Page images and extracted text

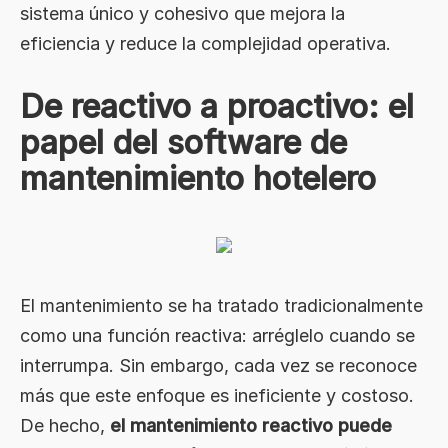
sistema único y cohesivo que mejora la
eficiencia y reduce la complejidad operativa.
De reactivo a proactivo: el
papel del software de
mantenimiento hotelero
El mantenimiento se ha tratado tradicionalmente
como una función reactiva: arréglelo cuando se
interrumpa. Sin embargo, cada vez se reconoce
más que este enfoque es ineficiente y costoso.
De hecho,
el mantenimiento reactivo puede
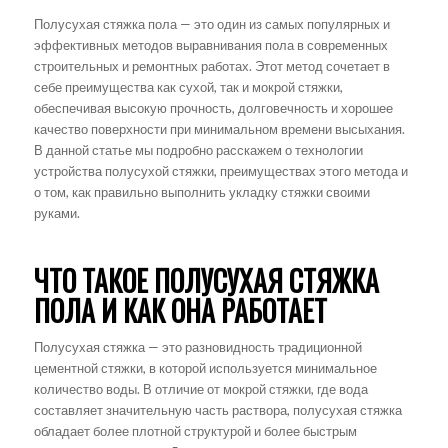
Полусухая стяжка пола — это один из самых популярных и
эффективных методов выравнивания пола в современных
строительных и ремонтных работах. Этот метод сочетает в
себе преимущества как сухой, так и мокрой стяжки,
обеспечивая высокую прочность, долговечность и хорошее
качество поверхности при минимальном времени высыхания.
В данной статье мы подробно расскажем о технологии
устройства полусухой стяжки, преимуществах этого метода и
о том, как правильно выполнить укладку стяжки своими
руками.
ЧТО ТАКОЕ ПОЛУСУХАЯ СТЯЖКА
ПОЛА И КАК ОНА РАБОТАЕТ
Полусухая стяжка — это разновидность традиционной
цементной стяжки, в которой используется минимальное
количество воды. В отличие от мокрой стяжки, где вода
составляет значительную часть раствора, полусухая стяжка
обладает более плотной структурой и более быстрым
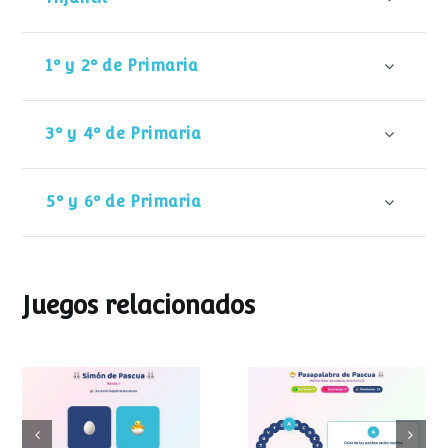
1º y 2º de Primaria
3º y 4º de Primaria
5º y 6º de Primaria
Juegos relacionados
Pasapalabra de
Simon de Pascua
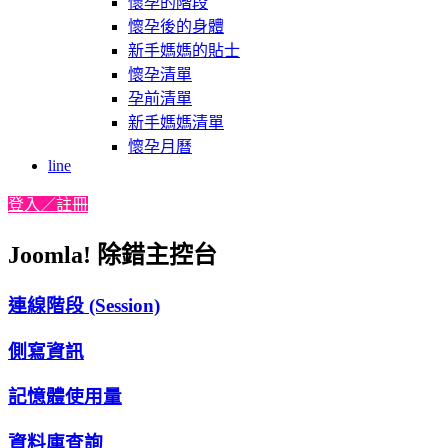
懷孕的階段
懷孕後的身體
新手媽媽的貼士
懷孕清單
孕前清單
新手媽媽清單
懷孕月曆
line
登入／註冊
Joomla! 除錯主控台
連線階段 (Session)
側寫資訊
記憶體使用量
資料庫查詢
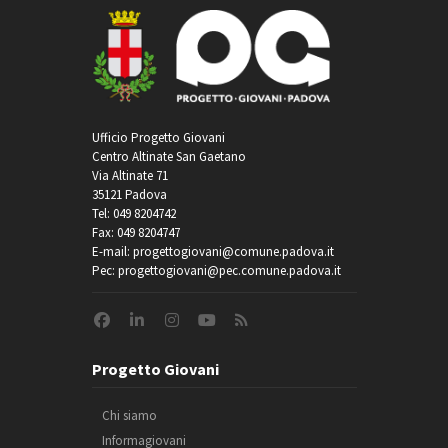
Ufficio Progetto Giovani
Centro Altinate San Gaetano
Via Altinate 71
35121 Padova
Tel: 049 8204742
Fax: 049 8204747
E-mail: progettogiovani@comune.padova.it
Pec: progettogiovani@pec.comune.padova.it
Progetto Giovani
Chi siamo
Informagiovani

## Exercise objective
Copy all of the data above word for word, leaving out the pictures.

## Exercise solution
sistema único y cohesivo que mejora la
eficiencia y reduce la complejidad operativa.
De reactivo a proactivo: el
papel del software de
mantenimiento hotelero
El mantenimiento se ha tratado tradicionalmente
como una función reactiva: arréglelo cuando se
interrumpa. Sin embargo, cada vez se reconoce
más que este enfoque es ineficiente y costoso.
De hecho,
el mantenimiento reactivo puede
Полусухая стяжка пола — это один из самых популярных и
эффективных методов выравнивания пола в современных
строительных и ремонтных работах. Этот метод сочетает в
себе преимущества как сухой, так и мокрой стяжки,
обеспечивая высокую прочность, долговечность и хорошее
качество поверхности при минимальном времени высыхания.
В данной статье мы подробно расскажем о технологии
устройства полусухой стяжки, преимуществах этого метода и
о том, как правильно выполнить укладку стяжки своими
руками.
ЧТО ТАКОЕ ПОЛУСУХАЯ СТЯЖКА
ПОЛА И КАК ОНА РАБОТАЕТ
Полусухая стяжка — это разновидность традиционной
цементной стяжки, в которой используется минимальное
количество воды. В отличие от мокрой стяжки, где вода
составляет значительную часть раствора, полусухая стяжка
обладает более плотной структурой и более быстрым
1º y 2º de Primaria
3º y 4º de Primaria
5º y 6º de Primaria
Juegos relacionados
Pasapalabra de
Simon de Pascua
懷孕的階段
懷孕後的身體
新手媽媽的貼士
懷孕清單
孕前清單
新手媽媽清單
懷孕月曆
line
登入／註冊
Joomla! 除錯主控台
連線階段 (Session)
側寫資訊
記憶體使用量
資料庫查詢
Ufficio Progetto Giovani
Centro Altinate San Gaetano
Via Altinate 71
35121 Padova
Tel: 049 8204742
Fax: 049 8204747
E-mail: progettogiovani@comune.padova.it
Pec: progettogiovani@pec.comune.padova.it
Progetto Giovani
Chi siamo
Informagiovani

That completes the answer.